Suppose there are two distributions with cdf $F_1$ and $F_2$ and I draw $n_i$ times from distribution $F_i$.
Distribution 1 has support $[a,b]$ and distribution 2 has support $[c,d]$ with $a \leq c <b\leq d$. For example, let the random variables described by the cdf $F_i$ be the age of a randomly drawn person of group $i$.
Let us look at the $k$-th highest value of $n_1+n_2$ draws with $n_i$ draws from distribution $F_i$. The cdf of this random variable should be: \begin{equation} H^k (x) := \sum\limits_{i=0}^{k-1} {n_1 \choose i} F_1(x)^{n_1-i} (1-F_1(x))^i \left( \sum\limits_{j=0}^{k-i-1} {n_2 \choose j} F_2(x)^{n_2-j} (1-F_2(x))^j \right) \end{equation} I can now easily form an expected value of this order statistic.
Suppose one of the two scenarios [where (2.) is the more general form of (1.)]:
- Some interval $X= [x, d]$ with $x \in (c,d)$ is announed.
- Some interval $X' = [\underline x, \overline x]$ is announced.
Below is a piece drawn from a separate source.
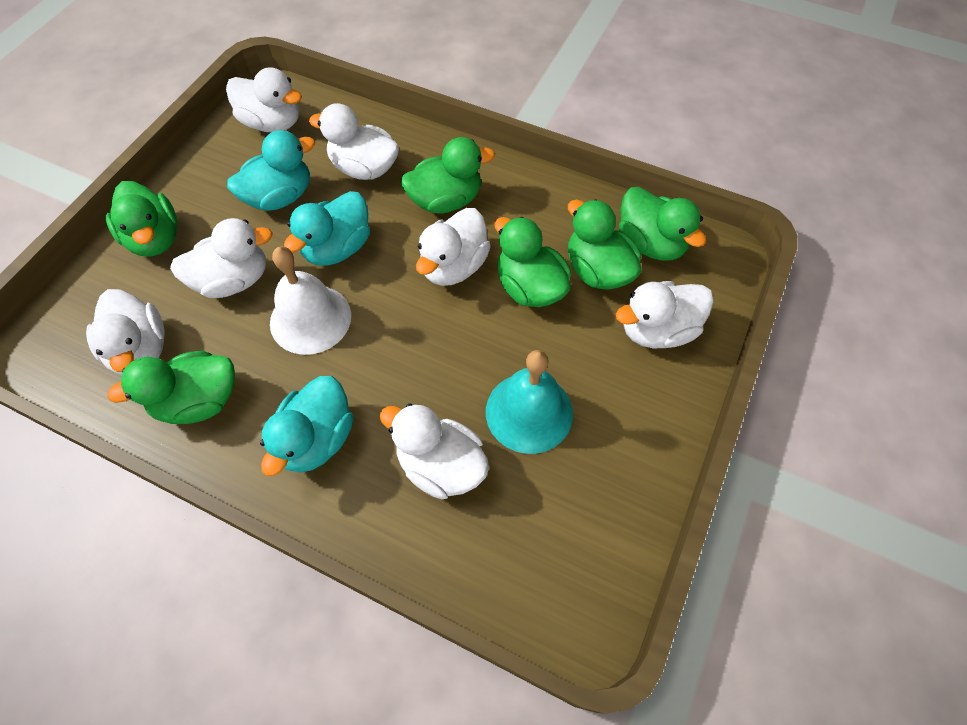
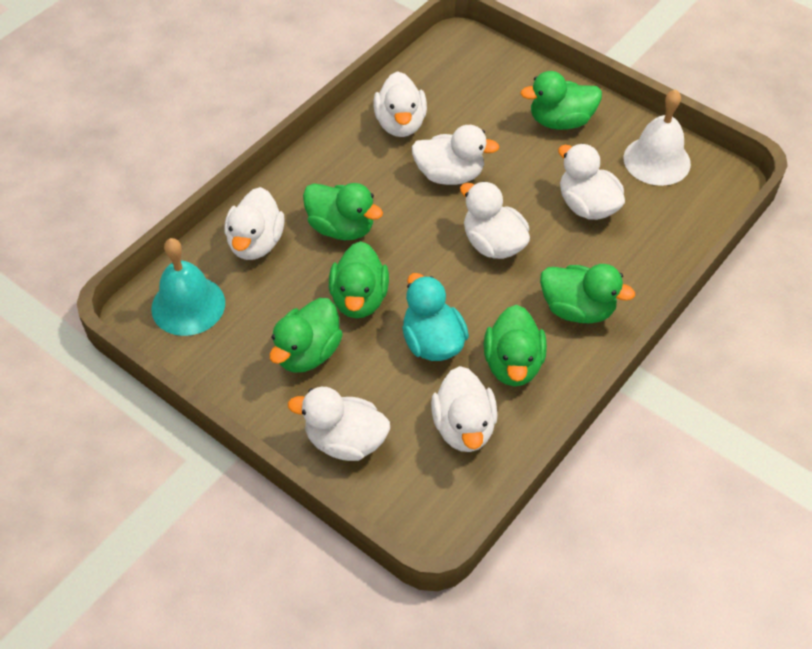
turquoise duck: 3 -> 1

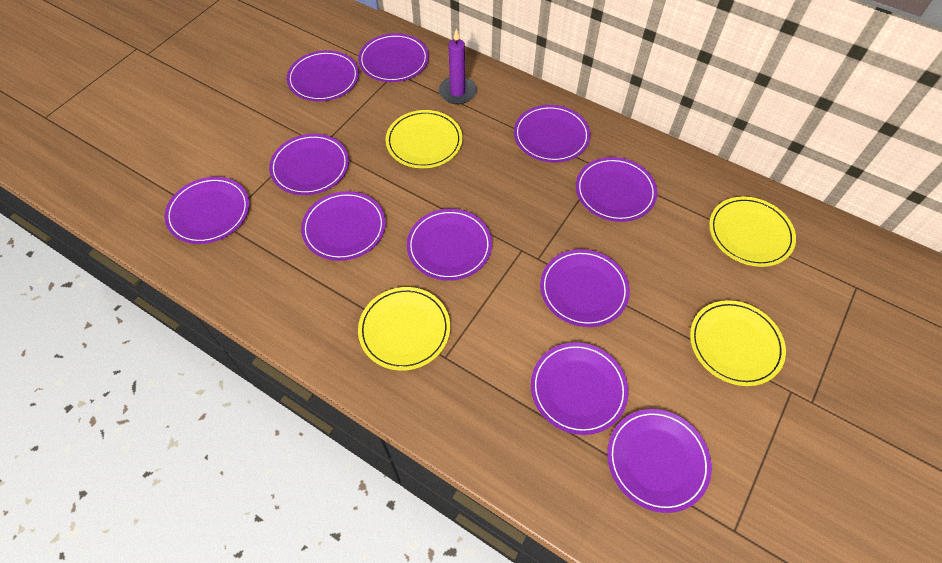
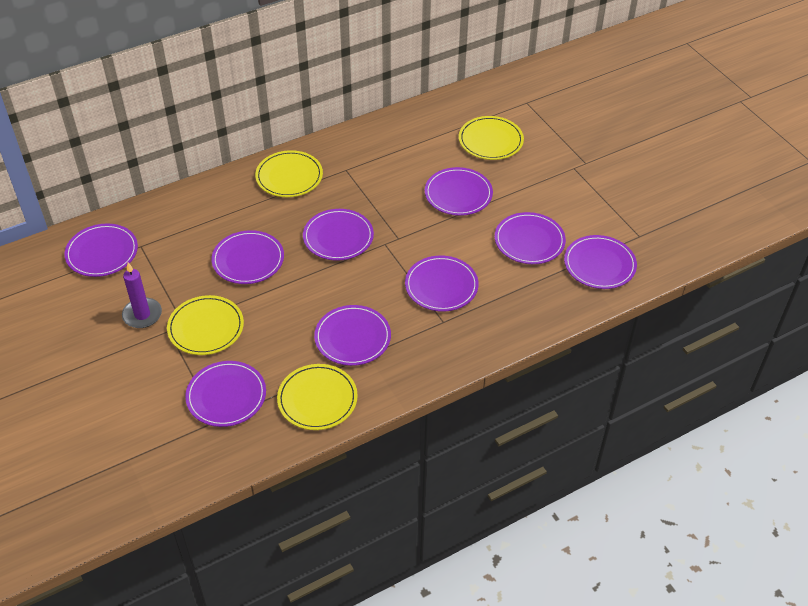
purple plate: 11 -> 9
Then either no realization (person's age) is in the corresponding interval and no draw (person) is removed, or at least one draw is within the interval. In the latter case, one person with age within the interval is removed uniformly at random. In case no person was removed, the expected value of the $k$-th oldest person in the room is easy to calculate (just update $F_1$ and $F_2$ that no draw is within the interval).
How does the cdf of the $k$-th highest value of the remaining $(n_1+n_2-1)$ values look like if a draw was removed?
Clearly, if $X \subset (b,d] \cup [a,c)$, this is an easy task (assuming $H^k$ as above is correct), because I know with certainty from which distribution the removed draw came from. So I just replace the corresponding $n_i$ with $(n_i-1)$. Call this updated cdf $H^k_{-i}$.
However, what if the interval $X$ does not make it obvious from which distribution the draw was removed? How does the distribution look like that I, as a Bayesian, use to calculate expectations of the $k$-th order statistic.